_Consegna_.
Riassumi in due frasi, per favore, il brano sul Comune di Vicenza.

_Brano da leggere_.
'''

La città allargò a macchie di leopardo i propri confini giurisdizionali, sia attraverso possessi propri - talora occupati arbitrariamente, talora confiscati - che tutelando gli interessi dei signori rurali che si erano inurbati. Di qui un quadro estremamente disomogeneo che il Comune cercava di semplificare, neutralizzando i poteri concorrenti nel controllo pieno del territorio, estendendo la propria egemonia sui punti forti del territorio e sui castelli signorili in particolare. Questo processo prende il nome di costruzione del distretto comunale o conquista del contado[32].
Particolare importanza rivestiva il controllo dei traffici e degli scambi e quindi delle vie di comunicazione, specialmente dei fiumi, all'epoca il mezzo più agevole ed economico per trasportare merci e persone. Così i vicentini effettuarono imponenti lavori idraulici, che portarono alla deviazione dell'Astico e alla costruzione di nuovi canali. Tra Vicenza e Padova a metà del XII secolo vi furono anche vere proprie guerre per il controllo delle vie d'acqua.
Intorno al Duecento, il Comune di Vicenza aveva sotto il proprio controllo oltre 200 villae[55], quasi tutto il territorio che oggi corrisponde alla Provincia, escluse alcune realtà ai margini, come i Comuni di Bassano e di Marostica e l'altopiano di Asiago.
La perdita dell'autonomia cittadina
Ripresero le lotte tra le fazioni della città, che però ormai - come si può dedurre dai nomi dei podestà dell'epoca, provenienti dalle città della Marca - non potevano più prescindere dalle alleanze politiche, militari e matrimoniali con le altre signorie regionali. Si cercò di contrastare con tutti i mezzi il ritorno dei da Romano, i cui castelli nel 1226 furono consegnati al Comune di Padova, ma nonostante tutto Alberico da Romano riuscì a prevalere e a ritornare a Vicenza come podestà l'anno successivo. Contro di lui, richiamata dall'opposizione interna, si mosse una coalizione delle più importanti città della Marca, della Lega Lombarda e dello stesso papato e Alberico dovette lasciare la città, sostituto dal veneziano Filippo Zulian, che era espressione dello schieramento politico vincitore e governò cum maximo vigore[56].
Vicenza non sarebbe più stata una città autonoma. Adesso era soggiogata da Padova che, a parte la parentesi ezzeliniana, l'avrebbe asservita ai propri interessi e dominata di fatto fino al 1311, sostituita poi, nel corso dei secoli, da Verona, da Milano e poi da Venezia.

'''

_Materiale fornito_.
'''

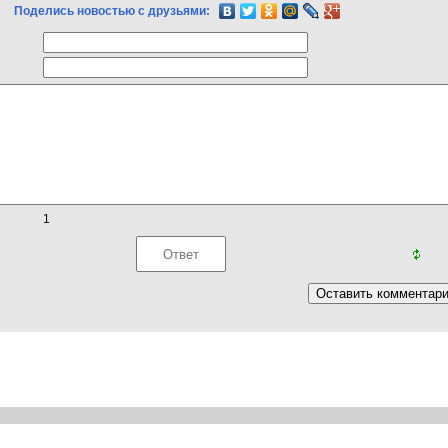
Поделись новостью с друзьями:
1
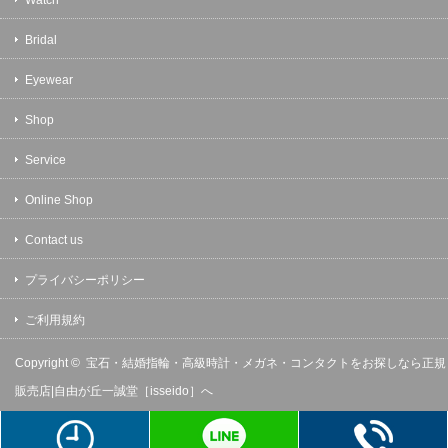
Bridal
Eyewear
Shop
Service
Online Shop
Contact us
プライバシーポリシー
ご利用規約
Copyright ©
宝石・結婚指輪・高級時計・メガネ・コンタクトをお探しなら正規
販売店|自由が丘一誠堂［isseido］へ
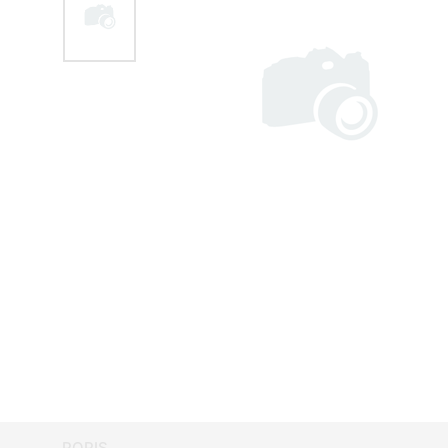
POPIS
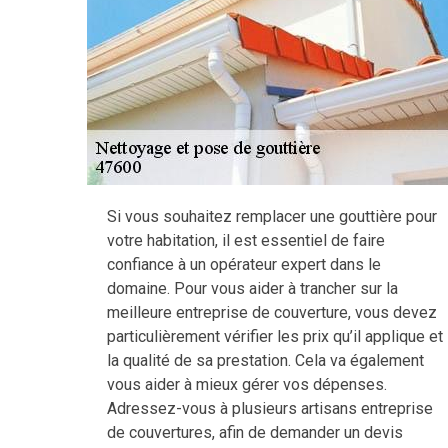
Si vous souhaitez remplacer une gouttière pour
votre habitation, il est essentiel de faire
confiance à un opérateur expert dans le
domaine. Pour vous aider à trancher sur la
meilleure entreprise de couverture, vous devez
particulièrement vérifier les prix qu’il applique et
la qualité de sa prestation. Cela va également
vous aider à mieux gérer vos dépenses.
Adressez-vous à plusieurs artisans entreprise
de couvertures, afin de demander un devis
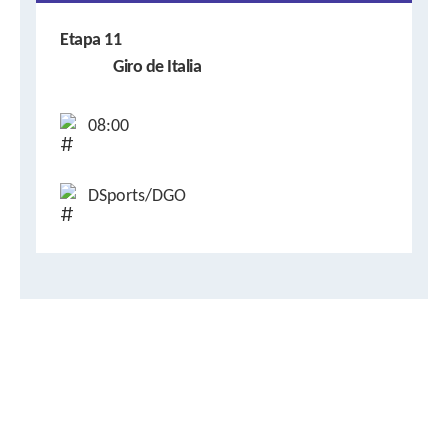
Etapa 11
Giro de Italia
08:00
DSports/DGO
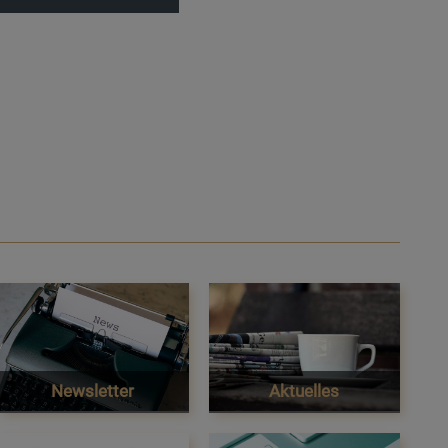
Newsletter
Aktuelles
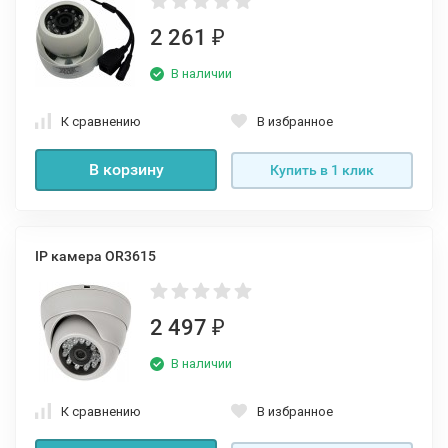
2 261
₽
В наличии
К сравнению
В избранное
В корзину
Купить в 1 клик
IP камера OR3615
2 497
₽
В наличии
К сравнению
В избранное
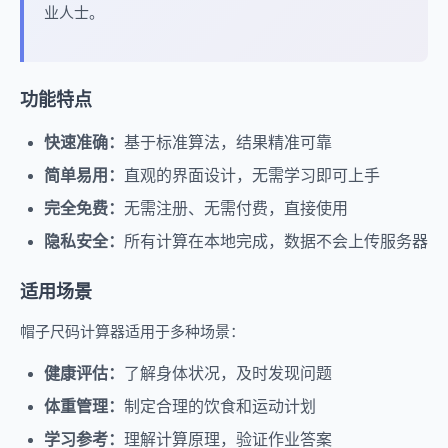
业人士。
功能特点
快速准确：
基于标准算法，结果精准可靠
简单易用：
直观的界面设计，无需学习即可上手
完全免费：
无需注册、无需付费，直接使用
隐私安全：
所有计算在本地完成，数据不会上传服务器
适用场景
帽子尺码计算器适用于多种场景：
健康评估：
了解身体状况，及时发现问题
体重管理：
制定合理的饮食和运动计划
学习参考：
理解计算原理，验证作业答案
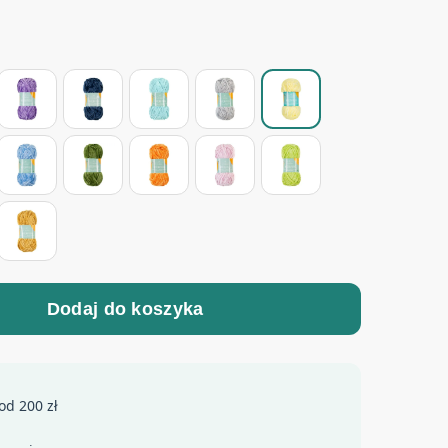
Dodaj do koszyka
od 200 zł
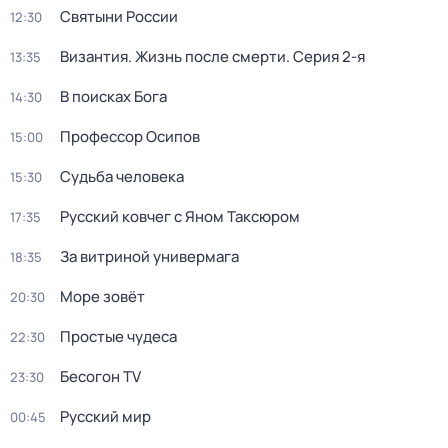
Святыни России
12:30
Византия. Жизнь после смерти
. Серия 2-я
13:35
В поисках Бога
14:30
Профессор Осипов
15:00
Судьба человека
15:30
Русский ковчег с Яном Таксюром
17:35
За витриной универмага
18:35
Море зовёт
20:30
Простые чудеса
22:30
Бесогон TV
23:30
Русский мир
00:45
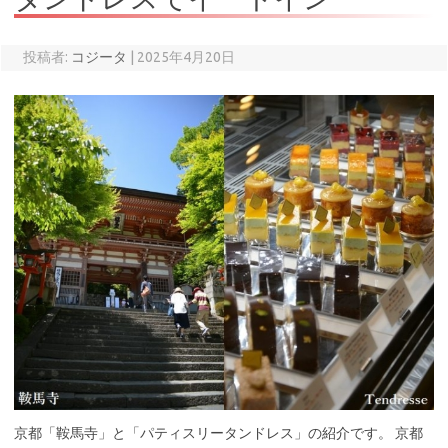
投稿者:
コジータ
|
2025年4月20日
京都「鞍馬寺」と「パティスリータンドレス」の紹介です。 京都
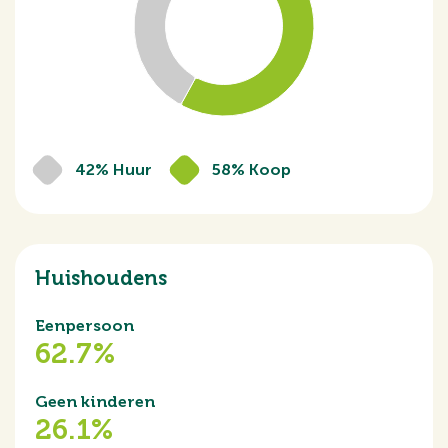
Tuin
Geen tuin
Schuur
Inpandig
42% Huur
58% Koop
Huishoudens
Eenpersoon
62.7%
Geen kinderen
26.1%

'''
'''

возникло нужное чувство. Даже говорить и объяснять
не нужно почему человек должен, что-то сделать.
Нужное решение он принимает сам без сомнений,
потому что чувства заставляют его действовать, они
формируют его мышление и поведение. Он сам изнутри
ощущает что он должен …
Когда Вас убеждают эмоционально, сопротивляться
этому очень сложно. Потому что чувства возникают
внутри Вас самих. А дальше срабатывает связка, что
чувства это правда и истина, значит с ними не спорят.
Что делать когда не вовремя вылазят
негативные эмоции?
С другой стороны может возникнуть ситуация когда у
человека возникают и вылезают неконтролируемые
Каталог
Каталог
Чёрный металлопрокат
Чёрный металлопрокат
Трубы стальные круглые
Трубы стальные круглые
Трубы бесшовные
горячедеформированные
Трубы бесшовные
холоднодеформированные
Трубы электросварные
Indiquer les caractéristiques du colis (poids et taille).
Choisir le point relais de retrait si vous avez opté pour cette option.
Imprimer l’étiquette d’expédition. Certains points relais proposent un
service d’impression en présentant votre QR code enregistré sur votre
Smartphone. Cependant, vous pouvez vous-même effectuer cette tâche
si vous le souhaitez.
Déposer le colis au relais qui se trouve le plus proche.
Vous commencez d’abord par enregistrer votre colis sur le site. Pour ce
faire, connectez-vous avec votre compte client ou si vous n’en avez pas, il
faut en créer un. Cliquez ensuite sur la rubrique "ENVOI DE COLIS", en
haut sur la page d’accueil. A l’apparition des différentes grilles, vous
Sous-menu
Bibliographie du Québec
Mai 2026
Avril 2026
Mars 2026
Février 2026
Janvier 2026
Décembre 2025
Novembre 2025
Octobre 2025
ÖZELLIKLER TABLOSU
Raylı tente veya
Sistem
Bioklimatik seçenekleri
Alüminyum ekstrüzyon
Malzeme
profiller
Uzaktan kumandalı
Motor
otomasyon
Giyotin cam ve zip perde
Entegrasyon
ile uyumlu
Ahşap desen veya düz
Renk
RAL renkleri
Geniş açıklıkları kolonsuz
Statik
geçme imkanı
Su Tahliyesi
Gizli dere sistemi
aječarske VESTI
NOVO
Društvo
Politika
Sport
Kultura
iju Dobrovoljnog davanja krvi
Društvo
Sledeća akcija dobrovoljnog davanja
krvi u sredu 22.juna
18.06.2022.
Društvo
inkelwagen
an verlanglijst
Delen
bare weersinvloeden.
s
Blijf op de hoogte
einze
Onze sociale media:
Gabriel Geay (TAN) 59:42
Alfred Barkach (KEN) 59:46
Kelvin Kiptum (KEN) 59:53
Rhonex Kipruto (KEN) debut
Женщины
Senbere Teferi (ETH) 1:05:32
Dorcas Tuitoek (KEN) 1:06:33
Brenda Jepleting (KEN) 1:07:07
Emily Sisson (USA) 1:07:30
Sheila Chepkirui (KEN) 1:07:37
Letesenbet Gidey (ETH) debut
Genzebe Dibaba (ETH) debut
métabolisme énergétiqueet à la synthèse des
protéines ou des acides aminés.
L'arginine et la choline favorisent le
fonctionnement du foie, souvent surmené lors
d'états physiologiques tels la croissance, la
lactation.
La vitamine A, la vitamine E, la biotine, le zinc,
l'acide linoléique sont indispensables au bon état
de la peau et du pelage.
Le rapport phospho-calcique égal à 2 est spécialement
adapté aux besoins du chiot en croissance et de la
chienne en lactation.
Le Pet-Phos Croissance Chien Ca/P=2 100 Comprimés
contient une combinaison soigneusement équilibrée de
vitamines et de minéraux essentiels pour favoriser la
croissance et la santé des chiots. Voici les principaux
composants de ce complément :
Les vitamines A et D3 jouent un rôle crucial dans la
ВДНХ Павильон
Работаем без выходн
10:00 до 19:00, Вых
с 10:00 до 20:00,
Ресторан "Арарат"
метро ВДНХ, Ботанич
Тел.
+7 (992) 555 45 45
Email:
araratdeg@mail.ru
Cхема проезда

'''
'''

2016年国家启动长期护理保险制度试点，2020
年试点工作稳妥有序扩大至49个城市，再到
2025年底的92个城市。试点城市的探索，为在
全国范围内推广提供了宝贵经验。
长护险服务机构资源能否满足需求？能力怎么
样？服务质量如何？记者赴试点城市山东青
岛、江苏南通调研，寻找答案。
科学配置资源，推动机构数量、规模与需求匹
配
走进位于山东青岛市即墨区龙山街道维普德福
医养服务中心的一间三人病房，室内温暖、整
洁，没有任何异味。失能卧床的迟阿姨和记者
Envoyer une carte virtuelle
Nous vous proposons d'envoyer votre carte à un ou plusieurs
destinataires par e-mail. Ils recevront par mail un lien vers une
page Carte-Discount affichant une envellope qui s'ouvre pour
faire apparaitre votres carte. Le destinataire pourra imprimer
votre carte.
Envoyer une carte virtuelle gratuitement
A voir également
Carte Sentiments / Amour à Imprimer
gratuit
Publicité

'''

_Risultato_.
Il Comune di Vicenza estese il proprio controllo sul contado neutralizzando i poteri concorrenti, si assicurò le vie d'acqua con imponenti lavori idraulici e intorno al Duecento dominava oltre 200 villae. Dopo nuove lotte tra fazioni e una coalizione che costrinse Alberico da Romano a lasciare la città, Vicenza perse l'autonomia e fu dominata da Padova fino al 1311, poi da Verona, da Milano e da Venezia.